French-American artist Louise Bourgeois (1911–2010) explored complex themes in her paintings, sculptures and installations that were driven by her own personal struggles and experiences. During a career spanning seven decades, she examined sexuality, gender, the unconscious, desire, the female body, motherhood and identity. Often raw and deeply honest, her work was commissioned in public places around the world.
Louise Bourgeois was born on Christmas Day 1911 in Paris, the child of gallery-owning parents who specialised in selling and restoring tapestries. While her mother suffered from ill health, her father had a series of affairs, including with the family’s British au pair. Bourgeois studied maths and philosophy at the Sorbonne, yet after the death of her mother—and her father’s alleged mockery of her grief—she switched to studying art. Unsupported by her father, she paid for courses by becoming a guide at the Louvre. Although starting with painting, she moved into sculpture. Bourgeois met and married art historian Robert Goldwater in 1938, moving to New York, becoming a mother yet also taking part in the city’s avant-garde art scene.
Bourgeois began to consider themes of the female body and feminism when she first lived in New York City as a wife and mother.

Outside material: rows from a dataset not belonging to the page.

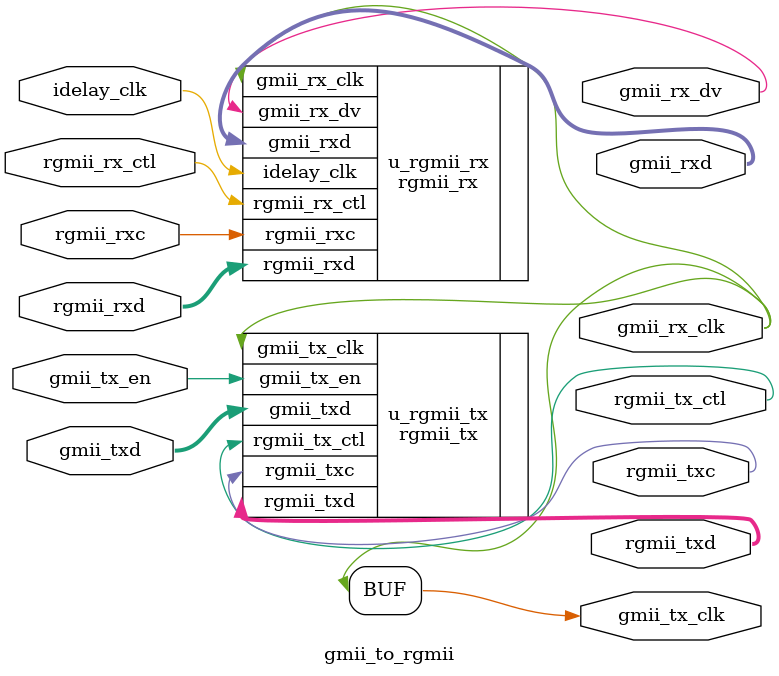
<source format=v>

module gmii_to_rgmii(
    input              idelay_clk  , //IDELAY时钟
    //以太网GMII接口
    output             gmii_rx_clk , //GMII接收时钟
    output             gmii_rx_dv  , //GMII接收数据有效信号
    output      [7:0]  gmii_rxd    , //GMII接收数据
    output             gmii_tx_clk , //GMII发送时钟
    input              gmii_tx_en  , //GMII发送数据使能信号
    input       [7:0]  gmii_txd    , //GMII发送数据            
    //以太网RGMII接口   
    input              rgmii_rxc   , //RGMII接收时钟
    input              rgmii_rx_ctl, //RGMII接收数据控制信号
    input       [3:0]  rgmii_rxd   , //RGMII接收数据
    output             rgmii_txc   , //RGMII发送时钟    
    output             rgmii_tx_ctl, //RGMII发送数据控制信号
    output      [3:0]  rgmii_txd     //RGMII发送数据          
    );

//parameter define
parameter IDELAY_VALUE = 0;  //输入数据IO延时(如果为n,表示延时n*78ps) 

//*****************************************************
//**                    main code
//*****************************************************

assign gmii_tx_clk = gmii_rx_clk;

//RGMII接收
rgmii_rx 
    #(
     .IDELAY_VALUE  (IDELAY_VALUE)
     )
    u_rgmii_rx(
    .idelay_clk    (idelay_clk),
    .gmii_rx_clk   (gmii_rx_clk),
    .rgmii_rxc     (rgmii_rxc   ),
    .rgmii_rx_ctl  (rgmii_rx_ctl),
    .rgmii_rxd     (rgmii_rxd   ),
    
    .gmii_rx_dv    (gmii_rx_dv ),
    .gmii_rxd      (gmii_rxd   )
    );

//RGMII发送
rgmii_tx u_rgmii_tx(
    .gmii_tx_clk   (gmii_tx_clk ),
    .gmii_tx_en    (gmii_tx_en  ),
    .gmii_txd      (gmii_txd    ),
              
    .rgmii_txc     (rgmii_txc   ),
    .rgmii_tx_ctl  (rgmii_tx_ctl),
    .rgmii_txd     (rgmii_txd   )
    );

endmodule

</source>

The 1946–7 series of drawings and paintings Femme Maison, bring architectural structures into her work, demonstrating how the home and domesticity could be a trap as well as a refuge.
The Personages series (1946–1955) was inspired by friendship. Wooden sculptures, arranged in groups, represented the relationships she had left behind in France. One example is Knife Couple (1949), two wood and copper abstract figures on a stainless steel base, whereas in Quarantania (1947–1953) Bourgeois herself is represented by the object in the middle of the piece. Bourgeois used the roof of her New York City apartment as a space to work on Personages.
The 1960s saw Bourgeois begin to experiment with new sculptural materials, producing organic forms from marble, latex, rubber and bronze. Cumul I (1968) is a marble sculpture featuring rounded growths, which could be clouds, or more sensuous human body parts (breasts, testicles, phalluses).
Bourgeois explored themes of patriarchy in her 1974 work The Destruction of the Father, an installation inviting viewers to spectate at a tableau allegedly based on a childhood fantasy in which a family, worn down by the father’s arrogance, murder and eat him. This was the first piece in which Bourgeois used soft materials on a large scale, casting on-the-bone hunks of meat in plaster, which she covered with latex.
The 1980s marked a resurgence in Bourgeois’ career when she was given a retrospective at MoMA. At this point, she also moved her studio to a bigger space in Brooklyn and began work on large-scale installations: Cells, representing different types of pain and often featuring found objects, wire cages or wood.
Hands became an important theme in her work: for example, Nature Study (1986) is a small bronze sculpture where hands emerge from wound hair. Hands without arms may suggest an idea of loss or disembodiment.
Bourgeois may perhaps be best known for her large-scale spider sculptures, Mamans, which have been installed at locations around the world including the National Gallery of Canada and the Mori Art Museum in Tokyo. The spider can be seen as simultaneously predatory and vulnerable, and the name comes from the French word for “mummy”, a tribute to Bourgeois’ own mother.
Not really, although because her work wasn’t figurative it was sometimes grouped with Abstract Expressionists. Her works were notable for their biographical symbolism and psychological motifs.
Spiders are a recurring theme in Louise Bourgeois’ art. She began to draw spiders during the 1940s—by the 1990s they were a central tenet of her work. The spider is “an ode to my mother” (a weaver) yet spiders also represent contradictory aspects of motherhood: spiders are strong yet fragile; their silk makes webs but also secures prey. At around nine metres tall, Bourgeois’ 1999 Maman bronze, marble and steel sculpture embodies both awe and vulnerability.
Much of Louise Bourgeois’ work concerns childhood trauma—her father’s infidelities and caring for her ill mother (who died when she was only 22), as well as fears and anxieties brought about by the First World War, which began when she was three. Her parents’ relationship and their different character traits (a passionate father, a logical mother) also manifest themselves in Janus Fleuri (1968) where two forms are joined yet seem to be pulling away from one another.
Louise Bourgeois stated her artistic career painting and printmaking. Moving into sculpture, she worked with marble, bronze, fabric (from tapestries evoking her childhood to more delicate garments), rubber, wood, stone and found objects.